Work task
Extract the full set of records that follows, word for word.

Data extracts
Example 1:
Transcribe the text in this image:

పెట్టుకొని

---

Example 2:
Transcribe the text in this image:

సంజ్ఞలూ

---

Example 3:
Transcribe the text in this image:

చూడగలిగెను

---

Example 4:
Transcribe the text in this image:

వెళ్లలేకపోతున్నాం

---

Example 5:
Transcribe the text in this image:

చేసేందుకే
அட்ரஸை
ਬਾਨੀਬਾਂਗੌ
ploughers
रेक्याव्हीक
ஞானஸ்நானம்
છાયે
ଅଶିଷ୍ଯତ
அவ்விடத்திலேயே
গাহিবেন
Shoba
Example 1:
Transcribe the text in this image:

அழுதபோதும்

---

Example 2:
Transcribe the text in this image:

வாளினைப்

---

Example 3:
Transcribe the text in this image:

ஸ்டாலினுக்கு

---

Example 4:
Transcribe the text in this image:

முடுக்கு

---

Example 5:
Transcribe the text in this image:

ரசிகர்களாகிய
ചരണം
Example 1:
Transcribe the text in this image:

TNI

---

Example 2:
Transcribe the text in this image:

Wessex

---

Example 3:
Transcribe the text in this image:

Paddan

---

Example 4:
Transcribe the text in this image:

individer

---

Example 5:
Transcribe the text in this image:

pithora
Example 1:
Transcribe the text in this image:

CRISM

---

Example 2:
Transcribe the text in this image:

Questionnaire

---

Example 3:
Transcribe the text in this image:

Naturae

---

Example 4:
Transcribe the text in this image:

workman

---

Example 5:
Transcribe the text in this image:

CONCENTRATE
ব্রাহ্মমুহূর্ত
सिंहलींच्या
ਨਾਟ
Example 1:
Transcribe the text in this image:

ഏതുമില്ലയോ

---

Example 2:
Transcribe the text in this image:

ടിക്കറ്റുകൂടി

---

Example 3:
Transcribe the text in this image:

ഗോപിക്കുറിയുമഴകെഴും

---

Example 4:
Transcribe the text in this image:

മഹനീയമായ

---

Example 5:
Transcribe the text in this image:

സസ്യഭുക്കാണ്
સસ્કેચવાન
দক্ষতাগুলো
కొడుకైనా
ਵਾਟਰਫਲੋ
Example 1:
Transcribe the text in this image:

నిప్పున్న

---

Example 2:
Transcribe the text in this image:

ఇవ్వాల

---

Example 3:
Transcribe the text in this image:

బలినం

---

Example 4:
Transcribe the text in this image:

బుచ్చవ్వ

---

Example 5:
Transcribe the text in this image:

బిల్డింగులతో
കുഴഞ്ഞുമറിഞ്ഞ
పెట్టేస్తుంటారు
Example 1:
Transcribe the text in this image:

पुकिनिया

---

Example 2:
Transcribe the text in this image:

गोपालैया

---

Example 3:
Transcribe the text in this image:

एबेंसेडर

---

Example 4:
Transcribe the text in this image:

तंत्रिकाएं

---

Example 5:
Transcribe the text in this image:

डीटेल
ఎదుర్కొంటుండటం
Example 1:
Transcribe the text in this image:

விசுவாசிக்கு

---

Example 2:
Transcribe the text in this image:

Exercise output
Example 1:
Transcribe the text in this image:

పెట్టుకొని

---

Example 2:
Transcribe the text in this image:

సంజ్ఞలూ

---

Example 3:
Transcribe the text in this image:

చూడగలిగెను

---

Example 4:
Transcribe the text in this image:

వెళ్లలేకపోతున్నాం

---

Example 5:
Transcribe the text in this image:

చేసేందుకే
அட்ரஸை
ਬਾਨੀਬਾਂਗੌ
ploughers
रेक्याव्हीक
ஞானஸ்நானம்
છાયે
ଅଶିଷ୍ଯତ
அவ்விடத்திலேயே
গাহিবেন
Shoba
Example 1:
Transcribe the text in this image:

அழுதபோதும்

---

Example 2:
Transcribe the text in this image:

வாளினைப்

---

Example 3:
Transcribe the text in this image:

ஸ்டாலினுக்கு

---

Example 4:
Transcribe the text in this image:

முடுக்கு

---

Example 5:
Transcribe the text in this image:

ரசிகர்களாகிய
ചരണം
Example 1:
Transcribe the text in this image:

TNI

---

Example 2:
Transcribe the text in this image:

Wessex

---

Example 3:
Transcribe the text in this image:

Paddan

---

Example 4:
Transcribe the text in this image:

individer

---

Example 5:
Transcribe the text in this image:

pithora
Example 1:
Transcribe the text in this image:

CRISM

---

Example 2:
Transcribe the text in this image:

Questionnaire

---

Example 3:
Transcribe the text in this image:

Naturae

---

Example 4:
Transcribe the text in this image:

workman

---

Example 5:
Transcribe the text in this image:

CONCENTRATE
ব্রাহ্মমুহূর্ত
सिंहलींच्या
ਨਾਟ
Example 1:
Transcribe the text in this image:

ഏതുമില്ലയോ

---

Example 2:
Transcribe the text in this image:

ടിക്കറ്റുകൂടി

---

Example 3:
Transcribe the text in this image:

ഗോപിക്കുറിയുമഴകെഴും

---

Example 4:
Transcribe the text in this image:

മഹനീയമായ

---

Example 5:
Transcribe the text in this image:

സസ്യഭുക്കാണ്
સસ્કેચવાન
দক্ষতাগুলো
కొడుకైనా
ਵਾਟਰਫਲੋ
Example 1:
Transcribe the text in this image:

నిప్పున్న

---

Example 2:
Transcribe the text in this image:

ఇవ్వాల

---

Example 3:
Transcribe the text in this image:

బలినం

---

Example 4:
Transcribe the text in this image:

బుచ్చవ్వ

---

Example 5:
Transcribe the text in this image:

బిల్డింగులతో
കുഴഞ്ഞുമറിഞ്ഞ
పెట్టేస్తుంటారు
Example 1:
Transcribe the text in this image:

पुकिनिया

---

Example 2:
Transcribe the text in this image:

गोपालैया

---

Example 3:
Transcribe the text in this image:

एबेंसेडर

---

Example 4:
Transcribe the text in this image:

तंत्रिकाएं

---

Example 5:
Transcribe the text in this image:

डीटेल
ఎదుర్కొంటుండటం
Example 1:
Transcribe the text in this image:

விசுவாசிக்கு

---

Example 2:
Transcribe the text in this image:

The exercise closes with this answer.